Top of the list is frequency, spontaneously mentioned by 15% of disabled people. Also important are accessibility (12%), lower fares (10%), friendlier and more helpful staff (10%) and more lower floors/steps level with pavement. Five per cent say that nothing needs to be improved, and a quarter say that nothing would make them use buses more.
Younger people (aged 16-34) are particularly concerned about service frequency, with 38% spontaneously saying they would travel more by bus if this aspect was improved. They are also more likely than older ages groups to feel that staff need to improve their attitudes (26%). Overall, younger disabled people are significantly more likely to travel more by buses if any improvements are made (77% mention at least one aspect compared with 65% of disabled people overall).
Improvements to encourage greater rail use
The most important aspect of rail services that needs improving is lowering fares (10%). This is followed by accessibility (8%) and local railway stations being closer to where disabled people live (5%). Five per cent say nothing needs to be improved and 44% say that no improvements would make them use services more.

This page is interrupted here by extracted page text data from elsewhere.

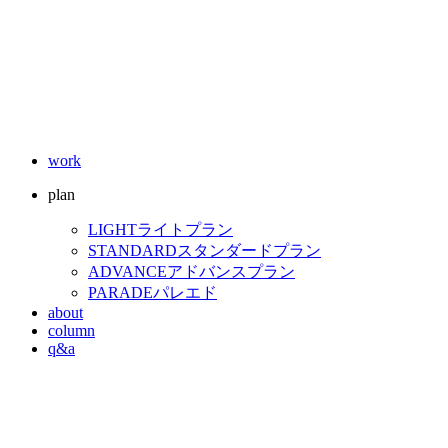
work
plan
LIGHT
ライトプラン
STANDARD
スタンダードプラン
ADVANCE
アドバンスプラン
PARADE
パレエド
about
column
q&a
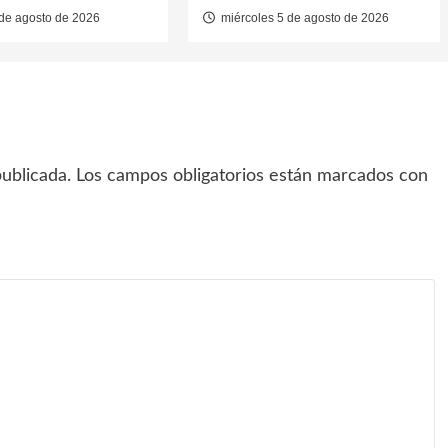
de agosto de 2026
miércoles 5 de agosto de 2026
ublicada.
Los campos obligatorios están marcados con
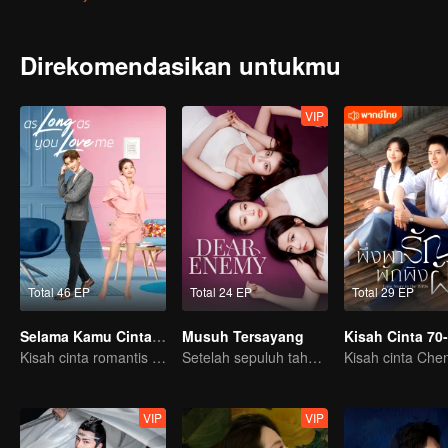
Direkomendasikan untukmu
VIP
Total 46 EP
Total 24 EP
Total 29 EP
Selama Kamu Cinta Aku
Musuh Tersayang
Kisah cinta romantis Dylan Xiong dan Lai Yumeng
Setelah sepuluh tahun, sahabat sejoli ini bertemu kembali..
VIP
VIP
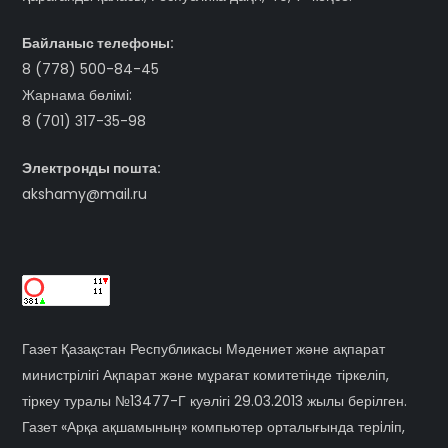
Байланыс телефоны:
8 (778) 500-84-45
Жарнама бөлімі:
8 (701) 317-35-98
Электронды пошта:
akshamy@mail.ru
Газет Қазақстан Республикасы Мәдениет және ақпарат
министрілігі Ақпарат және мұрағат комитетінде тіркеліп,
тіркеу туралы №13477-Г куәлігі 29.03.2013 жылы берілген.
Газет «Арқа ақшамының» компьютер орталығында терiлiп,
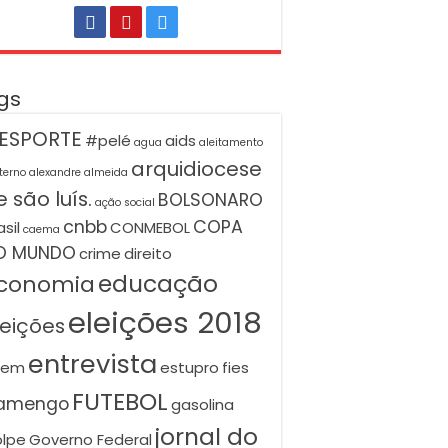
gs
ESPORTE
#pelé
aids
agua
aleitamento
arquidiocese
terno
alexandre almeida
 são luís.
BOLSONARO
ação social
cnbb
COPA
asil
CONMEBOL
caema
O MUNDO
crime
direito
educação
conomia
eleições 2018
leições
entrevista
nem
estupro
fies
FUTEBOL
lamengo
gasolina
jornal do
lpe
Governo Federal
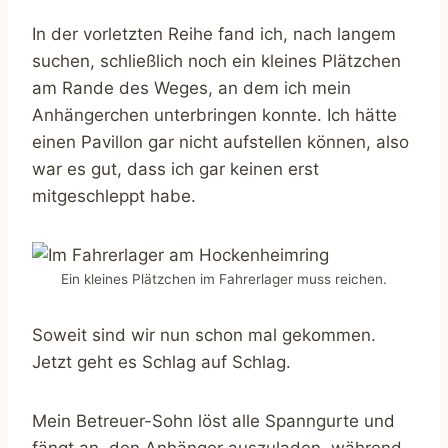
In der vorletzten Reihe fand ich, nach langem
suchen, schließlich noch ein kleines Plätzchen
am Rande des Weges, an dem ich mein
Anhängerchen unterbringen konnte. Ich hätte
einen Pavillon gar nicht aufstellen können, also
war es gut, dass ich gar keinen erst
mitgeschleppt habe.
Ein kleines Plätzchen im Fahrerlager muss reichen.
Soweit sind wir nun schon mal gekommen.
Jetzt geht es Schlag auf Schlag.
Mein Betreuer-Sohn löst alle Spanngurte und
fängt an, den Anhänger auszuladen, während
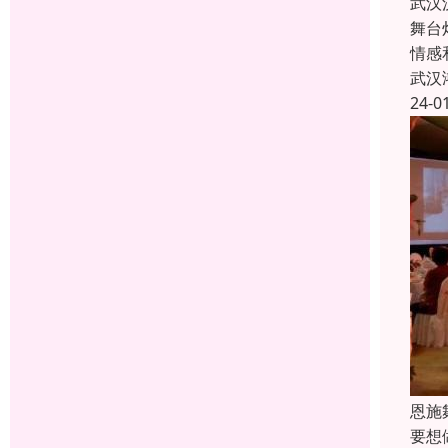
武汉
舞台
情感
武汉
24-0
恩施
要想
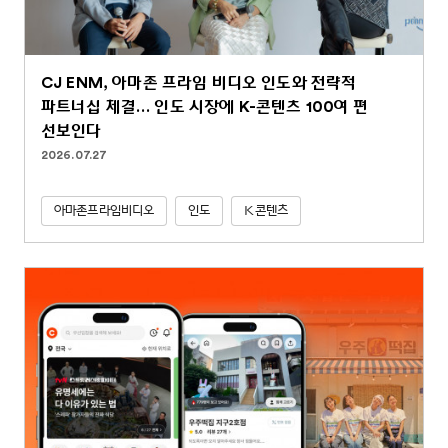
CJ ENM, 아마존 프라임 비디오 인도와 전략적
파트너십 체결… 인도 시장에 K-콘텐츠 100여 편
선보인다
2026.07.27
아마존프라임비디오
인도
K콘텐츠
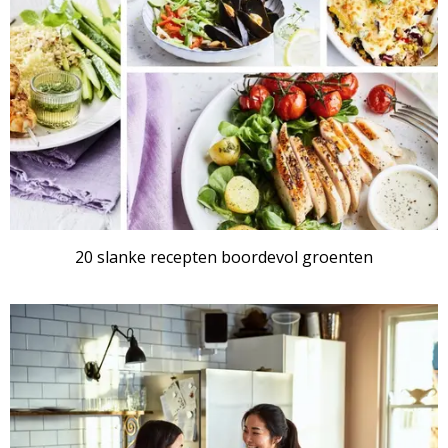
20 slanke recepten boordevol groenten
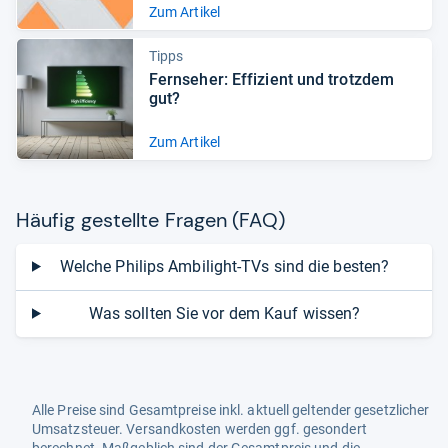
Zum Artikel
Tipps
Fern­se­her: Effi­zi­ent und trotz­dem
gut?
Zum Artikel
Häu­fig gestellte Fra­gen (FAQ)
Welche Philips Ambilight-TVs sind die besten?
Was sollten Sie vor dem Kauf wissen?
Alle Preise sind Gesamtpreise inkl. aktuell geltender gesetzlicher
Umsatzsteuer. Versandkosten werden ggf. gesondert
berechnet. Maßgeblich sind der Gesamtpreis und die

Younger disabled people (aged 16-34) are also more likely to use rail services more if improvements are made. Lowering fares (20%) and more announcements/information (11%) would particularly attract them. Also important to them - and disabled people as a whole - is improving accessibility.
Improvements to encourage greater taxi/minicab use
It is by no surprise that lower fares would encourage greater taxi/minicab use (spontaneously mentioned by 13% of disabled people). Eighteen per cent of respondents say that nothing needs to be improved, and a further 38% say nothing would make them use taxi/minicabs more.
If improvements to taxi/minicab services were made, 35-59 year olds, wheelchair users and people in London are more likely than other groups to use this mode more. Apart from cost, friendly/more helpful drivers, better seating and improved security/safety would attract wheelchair users. Those in London are more likely to mention that improved reliability as the key to encouraging more use.
Improved Walking Conditions
Half (48%) of disabled people say they would go out more if the conditions for walking were better. This is particularly true of those aged 45-59 (59%), people with visual impairments (54%) and various users of transport modes (such as ferries and light rail/tram/Underground). Particularly striking is the variation in attitudes by location - 57% of Londoners say they agree with the statement, compared with 44% of those in other urban areas and 49% in rural localities.
The Impact of Improved Transport Services
Around half (46%) of disabled people say improvements in public transport would have a positive impact on their life. This is particularly true of those under 45 years old and Londoners. Wheelchair users and visually impaired people are also more likely to agree than other groups.
Forty per cent say they are fearful of travelling by public transport; though slightly more (47%) disagree. Wheelchair users are most fearful (51%).
Overall, there is a higher fear of personal safety among disabled people while travelling than the general public and there is more social exclusion where public transport services are considered poor.